Oui, ce livre m'a fait du bien. C'était une période compliquée, je venais d'être diplômée et je l'ai fêté avec personne. Le lendemain de mon diplôme, je me suis retrouvée dans un hôpital que je ne connaissais pas avec des gens que je ne connaissais pas, et qu'avec des malades Covid. Dehors, tout le monde était confiné, je faisais 90 minutes de transports au lieu de 20 minutes normalement pour aller travailler matin et soir comme il y avait moins de transports. Il n'y avait personne dans les rues. Et rien pour nous aider au travail, j'ai cru que j'allais devenir hystérique.
Qu'est-ce qui était le plus difficile à vivre à l'hôpital ?
On est censé avoir une continuité avec nos patients mais là, en mars 2020, tout était expérimental. On essayait un antibiotique puis le lendemain un autre et nos transmissions se résumaient à "Mr Untel, 58 ans, pas réanimable". Ils étaient quasiment tous pas réanimables. Quand ils se dégradaient, on les mettait sous un système ventilatoire délétère qui nous (soignants, ndlr) rendait à risque de Covid. A cette époque, je n'avais plus de goût, plus d'odorat donc j'avais le Covid sans le savoir en même temps que mes patients. Et puis quand on est jeune diplômée, on prend son travail, on a besoin d'un peu de rigueur et là c'était tellement anarchique. C'était très formateur, ça m'a beaucoup appris mais au dépend de la prise en charge des patients.
Je suis diplômée depuis un an et demi et j'ai envie de quitter l'AP-HP.
On a beaucoup parlé du manque de moyens des hôpitaux lors de la crise du Covid, est-ce que ça va mieux aujourd'hui ?
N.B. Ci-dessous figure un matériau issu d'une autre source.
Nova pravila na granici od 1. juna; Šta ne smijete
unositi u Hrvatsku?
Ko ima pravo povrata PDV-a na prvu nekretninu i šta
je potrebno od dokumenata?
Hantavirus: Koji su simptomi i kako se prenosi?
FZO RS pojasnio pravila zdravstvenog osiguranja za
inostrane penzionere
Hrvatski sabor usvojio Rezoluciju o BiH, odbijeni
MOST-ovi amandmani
On a été légèrement augmenté donc ça nous a aidé. Mais l'épidémie de Covid n'a pas amélioré les choses. Ce qui se passe à l'hôpital est très grave. Je travaille à l'Assistance Publique et c'est dramatique. On a un manque de personnel énorme. Par exemple, aujourd'hui, il n'y avait pas de brancardiers, ce sont des aides-soignantes qui ont fait les brancardiers. On a des collègues en éviction parce qu'ils sont à risque de Covid et ils ne sont pas remplaçables, ceux qui ne veulent pas se faire vacciner et puis tous ceux sur qui on tire et qui s'arrêtent parce qu'ils n'en peuvent plus. Et puis il y a énormément de gens qui ont quitté l'hôpital parce qu'ils ont été dégoutés de ce qui s'est passé avec le Covid. En maternité, les trois quart des sages-femmes se mettent en libéral, elles ne veulent plus travailler à l'hôpital. Je suis diplômée depuis un an et demi et j'ai envie de quitter l'AP-HP.
A qui la faute ? Aux directions des établissements ou au gouvernement ?
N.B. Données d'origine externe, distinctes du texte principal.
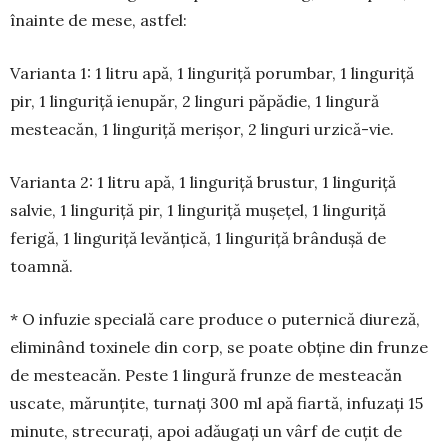
înainte de mese, astfel:
Varianta 1: 1 litru apă, 1 linguriță porumbar, 1 linguriță
pir, 1 linguriță ienupăr, 2 linguri păpădie, 1 lingură
mesteacăn, 1 linguriță merișor, 2 linguri urzică-vie.
Varianta 2: 1 litru apă, 1 linguriță brustur, 1 linguriță
salvie, 1 linguriță pir, 1 linguriță mușețel, 1 linguriță
ferigă, 1 linguriță levănțică, 1 linguriță brândușă de
toamnă.
* O infuzie specială care produce o puternică diureză,
eliminând toxinele din corp, se poate obține din frunze
de mesteacăn. Peste 1 lingură frunze de mesteacăn
uscate, mărunțite, turnați 300 ml apă fiartă, infuzați 15
minute, strecurați, apoi adăugați un vârf de cuțit de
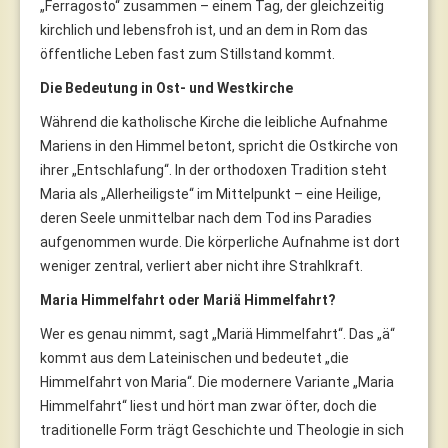
„Ferragosto“ zusammen – einem Tag, der gleichzeitig
kirchlich und lebensfroh ist, und an dem in Rom das
öffentliche Leben fast zum Stillstand kommt.
Die Bedeutung in Ost- und Westkirche
Während die katholische Kirche die leibliche Aufnahme
Mariens in den Himmel betont, spricht die Ostkirche von
ihrer „Entschlafung“. In der orthodoxen Tradition steht
Maria als „Allerheiligste“ im Mittelpunkt – eine Heilige,
deren Seele unmittelbar nach dem Tod ins Paradies
aufgenommen wurde. Die körperliche Aufnahme ist dort
weniger zentral, verliert aber nicht ihre Strahlkraft.
Maria Himmelfahrt oder Mariä Himmelfahrt?
Wer es genau nimmt, sagt „Mariä Himmelfahrt“. Das „ä“
kommt aus dem Lateinischen und bedeutet „die
Himmelfahrt von Maria“. Die modernere Variante „Maria
Himmelfahrt“ liest und hört man zwar öfter, doch die
traditionelle Form trägt Geschichte und Theologie in sich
On a un vrai manque de reconnaissance de notre direction mais aussi de l'Etat. C'est l'Etat qui nous laisse comme ça. C'est bien beau de nous avoir augmenté, mais avec trois ans d'études, je ne gagne pas si bien que ça par rapport à ce que je fais. On est juste passé au-dessus de 2000 euros.
"On met en danger nos patients"
C'est du sacrifice. Je savais dans quoi je me lançais mais c'est un effet boule de neige. Quand il manque du personnel, il y a une mise en danger des patients et ça nous mine le moral alors on a encore moins envie de se sacrifier. On met en danger nos patients et nous aussi car on peut perdre notre diplôme s'il se passe quoique ce soit.
Il y a déjà eu de nombreuses grèves de soignants pour dénoncer ces conditions de travail, que faire de plus ?
Le seul moyen de se faire entendre c'est que les patients portent plainte mais ça ne change rien, tout le monde est sur la défensive. A force on est heurté et, on n'a plus envie de rien.
Merci à Charlotte pour son témoignage. Propos recueillis le 27 septembre 2021.